As for the DP pairwise implementations, their measured results exhibit different performance behaviors on these two configurations. On a configuration that supports less aggregated bandwidth (8X3), we find that we have experienced severe performance loss starting at small size message exchanges. But, with a less restrictive configuration (6X4), the losses start to appear only on medium size message exchanges. After that, the performance slowly increases when exchanging longer messages. On the other hand, we find that the add-on contention-aware scheme (pair+CA) performs better on the 8X3 configuration when compared to the pure pairwise implementation. A possible explanation to this observation is that the contention-aware scheme is more effective when operates on a more stringent configuration.

6.3.4 32-Node Hierarchical Configuration - 8X4

Figure 6.10: Performance of different complete exchange implementations on the 8X4 hierarchical configuration

[Measured execution time]

[Achieved bandwidth]

With this configuration, we interconnect four FE switches to the GE switch, and each FE switch is attached with 8 cluster nodes. Carry on with the same set of experiments with the global windowing parameter ($W_{g}$) set to 3, the measured results are shown in Figure 6.10. Same as other experiments, the modified synchronous shuffle algorithm shows its clear advantage over other implementations when running on this hierarchical configuration. In particular, it achieved per-node bandwidth peaks at 7.67 MB/s, which is around 92% of the expected best achievement (8.32 MB/s) on this configuration.
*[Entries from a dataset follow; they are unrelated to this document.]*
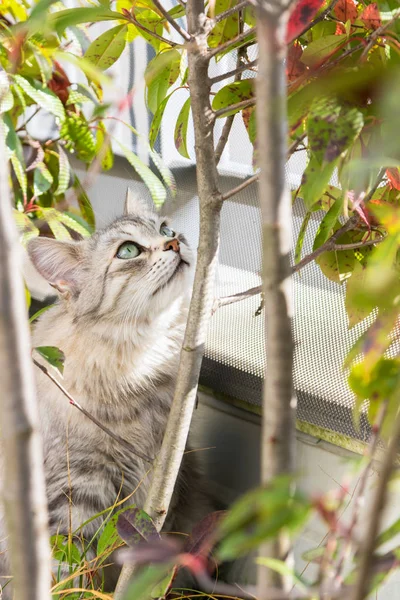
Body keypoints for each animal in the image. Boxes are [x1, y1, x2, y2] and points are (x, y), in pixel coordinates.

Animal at [0, 190, 206, 596]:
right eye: (128, 251)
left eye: (165, 229)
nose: (175, 242)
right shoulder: (77, 491)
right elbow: (69, 573)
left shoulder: (168, 481)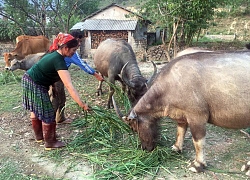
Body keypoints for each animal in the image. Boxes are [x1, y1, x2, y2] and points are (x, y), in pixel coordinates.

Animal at [113, 49, 250, 176]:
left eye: (134, 127)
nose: (145, 148)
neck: (172, 83)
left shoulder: (197, 117)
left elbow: (198, 141)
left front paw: (198, 165)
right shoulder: (181, 115)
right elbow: (180, 131)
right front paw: (176, 148)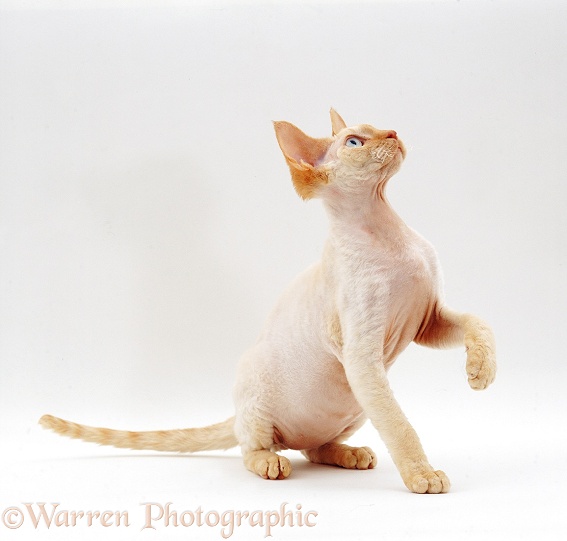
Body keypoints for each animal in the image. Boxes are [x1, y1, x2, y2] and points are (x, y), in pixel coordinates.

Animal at [40, 109, 494, 494]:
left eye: (378, 126)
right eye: (354, 142)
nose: (395, 133)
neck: (387, 230)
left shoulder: (429, 320)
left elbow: (479, 321)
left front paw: (480, 371)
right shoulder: (362, 354)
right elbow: (399, 424)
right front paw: (422, 474)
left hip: (354, 406)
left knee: (313, 446)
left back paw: (347, 453)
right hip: (265, 388)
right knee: (251, 447)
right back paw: (270, 462)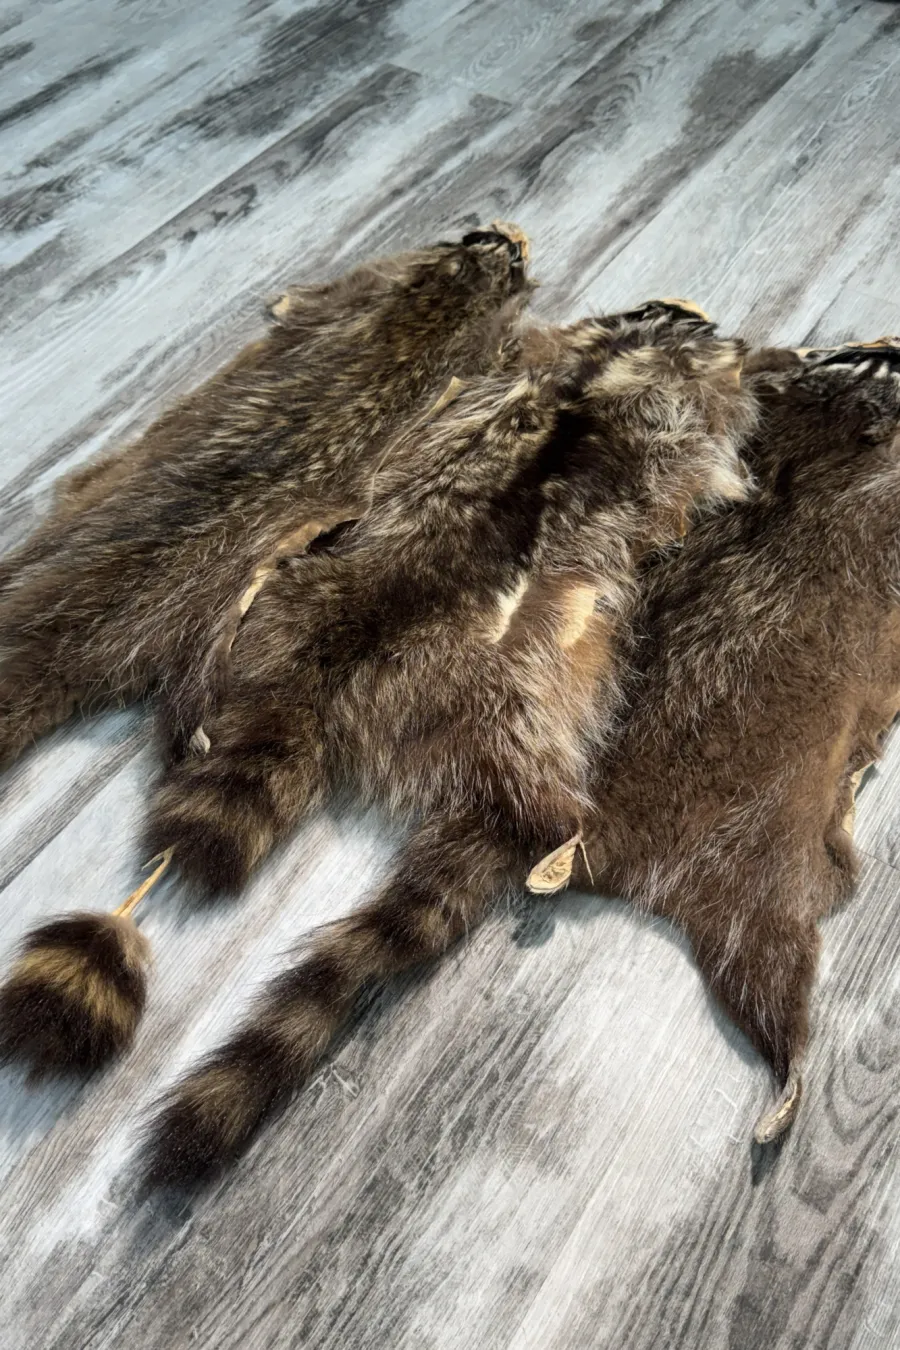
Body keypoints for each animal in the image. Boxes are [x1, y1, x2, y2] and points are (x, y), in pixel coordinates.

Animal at [139, 300, 753, 1183]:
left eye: (658, 311)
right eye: (690, 326)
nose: (726, 333)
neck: (620, 366)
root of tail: (327, 658)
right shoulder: (672, 435)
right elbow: (689, 485)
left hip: (269, 603)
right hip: (516, 714)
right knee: (529, 800)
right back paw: (553, 834)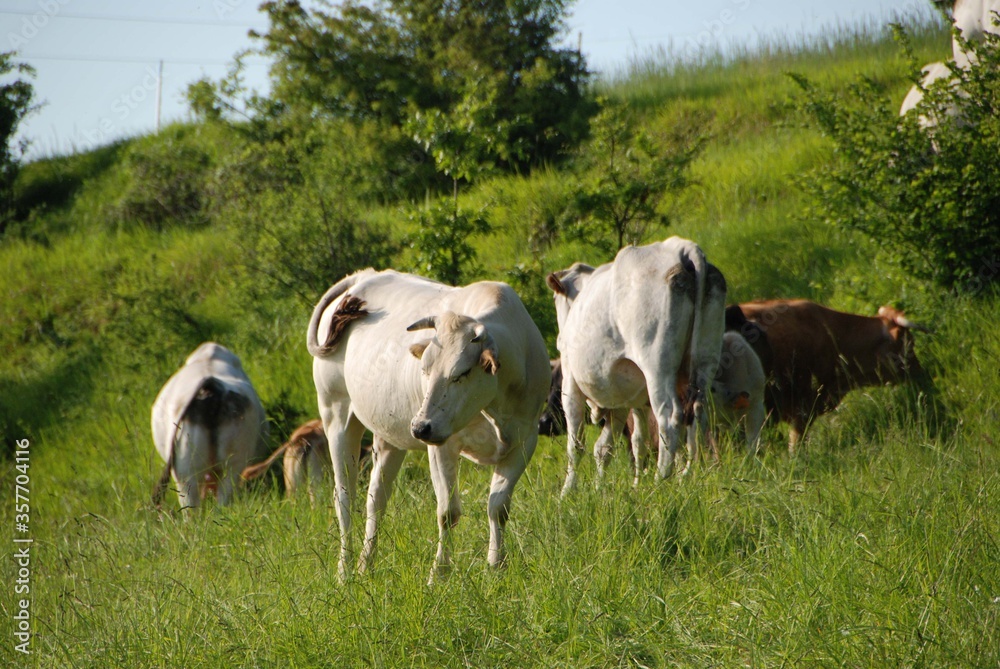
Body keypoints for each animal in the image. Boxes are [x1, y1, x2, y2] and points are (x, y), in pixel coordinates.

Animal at [308, 268, 552, 580]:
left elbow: (498, 507)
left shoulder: (524, 440)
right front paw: (439, 574)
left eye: (461, 373)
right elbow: (447, 513)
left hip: (388, 435)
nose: (420, 427)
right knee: (344, 499)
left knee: (377, 498)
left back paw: (366, 563)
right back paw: (345, 570)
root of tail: (364, 276)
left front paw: (496, 566)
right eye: (424, 369)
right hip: (336, 415)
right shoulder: (441, 445)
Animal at [548, 237, 728, 494]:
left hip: (657, 367)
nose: (560, 340)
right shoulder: (628, 398)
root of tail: (681, 248)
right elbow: (624, 443)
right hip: (704, 363)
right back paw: (689, 474)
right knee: (696, 413)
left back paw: (660, 479)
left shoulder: (570, 384)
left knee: (670, 418)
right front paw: (617, 486)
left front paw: (568, 491)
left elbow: (576, 443)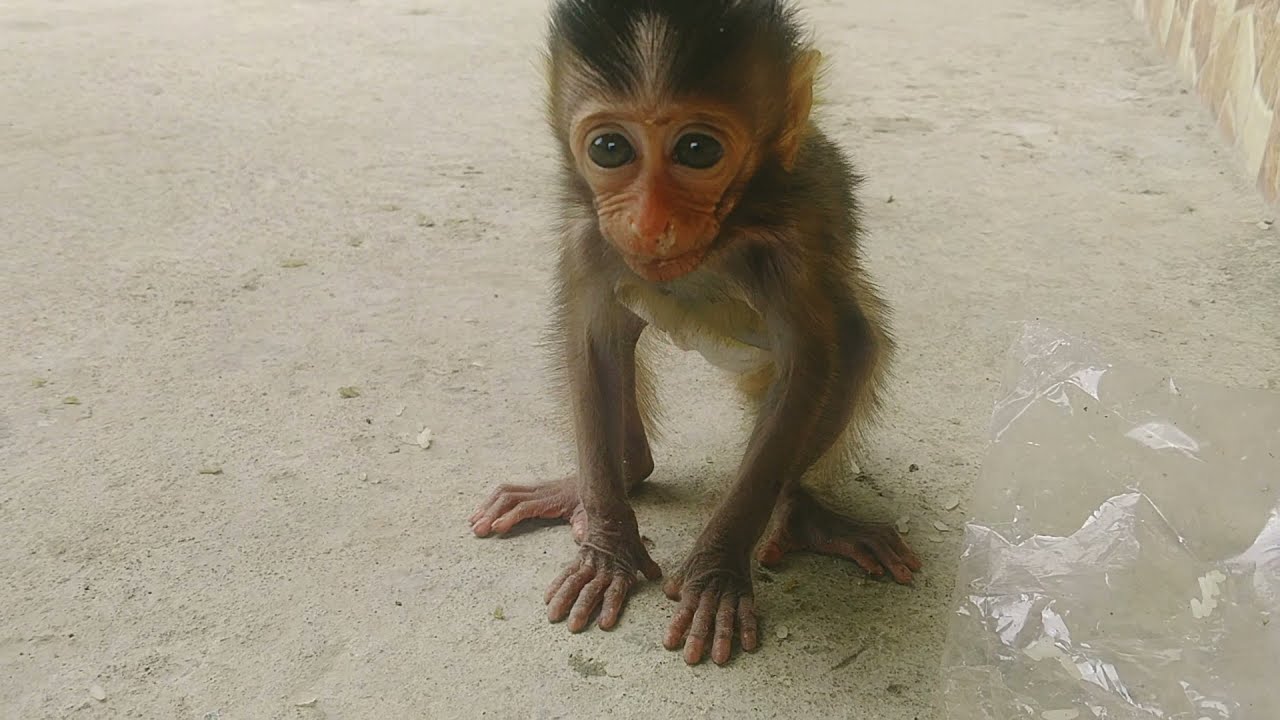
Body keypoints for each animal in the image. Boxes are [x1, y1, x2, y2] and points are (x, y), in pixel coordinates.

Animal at [468, 0, 922, 666]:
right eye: (610, 148)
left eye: (698, 150)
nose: (648, 223)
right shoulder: (587, 232)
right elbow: (593, 340)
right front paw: (608, 549)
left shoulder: (793, 243)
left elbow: (809, 361)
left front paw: (716, 574)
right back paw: (604, 480)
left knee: (856, 342)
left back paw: (801, 514)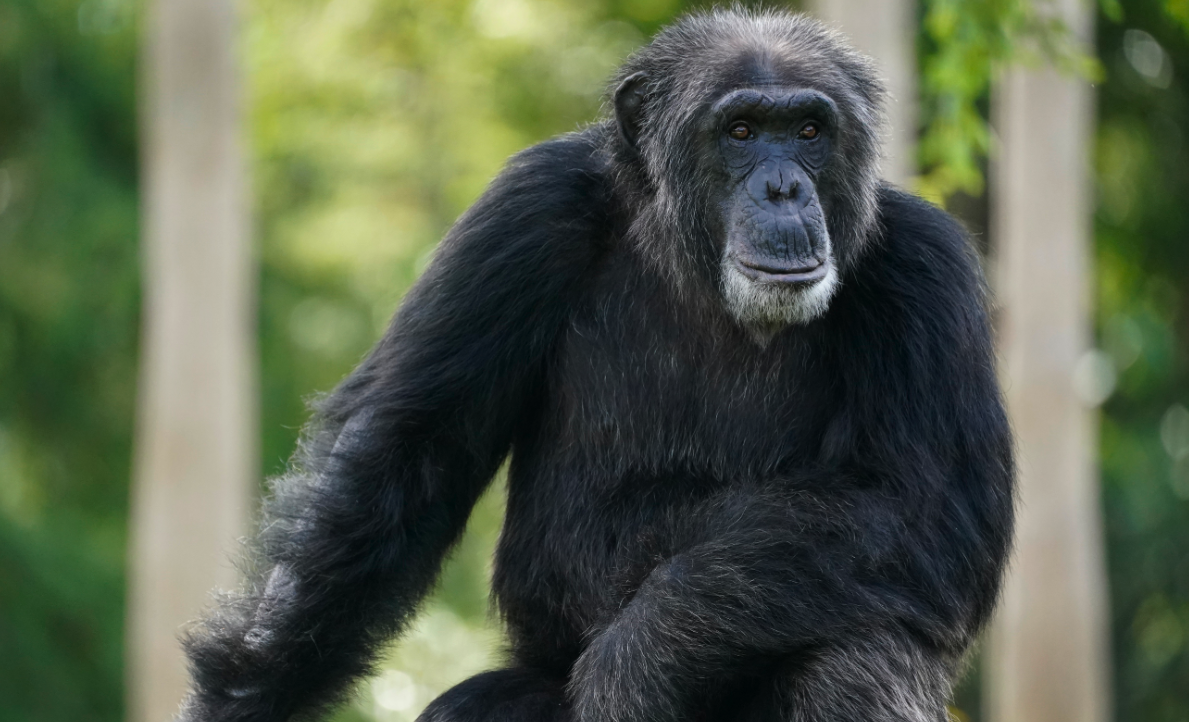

As for the two MPI implementations, their performances closely match with other configurations, which are peaked at 2.5 MB/s on the per-node bandwidth for the MPICH implementation and 5.03 MB/s on the pairwise MPI implementation. However, the performance of our DP pairwise exchange implementation suffers considerably when exchanging small to medium size messages, as the results show that the pairwise MPI implementation outperforms the DP pairwise implementations on this message range. This indicates that our GBN reliable protocol is not working as effectively as the TCP protocol except with large message exchanges. Once again, we observe that the add-on contention-aware permutation on the pairwise implementation has slight performance improvement on the current configuration. When compared this finding with the results on other configurations, we believe that the contention-aware scheme works better on a more stringent configuration. This observation shows that contention-aware permutation alleviates the congestion build-up at the uplink ports; however, it still has to work together with the global windowing scheme in order to avoid congestion loss.